WHAT YOU WILL DO –
Put the lines of the entries, from the line containing "septembre 2020" up to and including the final line of the entries, into a numbered list, leaving out any blank lines.

SUPPLIED RECORDS –
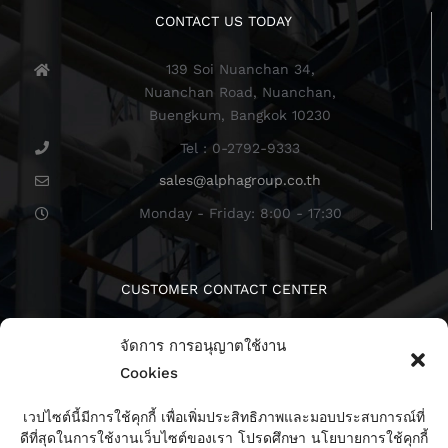
CONTACT US TODAY
139 Soi Nuanchan 34,
Nuanchan Road, Nuanchan,
Buengkum, Bangkok 10230
Tel : 0-2792-9333
sales@alphagroup.co.th
Monday - Friday: 8:00 - 17:30
CUSTOMER CONTACT CENTER
จัดการ การอนุญาตใช้งาน
Cookies
เวปไซต์นี้มีการใช้คุกกี้ เพื่อเพิ่มประสิทธิภาพและมอบประสบการณ์ที่
ดีที่สุดในการใช้งานเว็บไซต์ของเรา โปรดศึกษา นโยบายการใช้คุกกี้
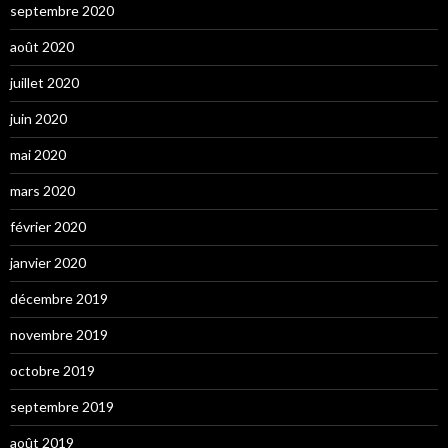
septembre 2020
août 2020
juillet 2020
juin 2020
mai 2020
mars 2020
février 2020
janvier 2020
décembre 2019
novembre 2019
octobre 2019
septembre 2019
août 2019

WRITTEN ANSWER –
1. septembre 2020
2. août 2020
3. juillet 2020
4. juin 2020
5. mai 2020
6. mars 2020
7. février 2020
8. janvier 2020
9. décembre 2019
10. novembre 2019
11. octobre 2019
12. septembre 2019
13. août 2019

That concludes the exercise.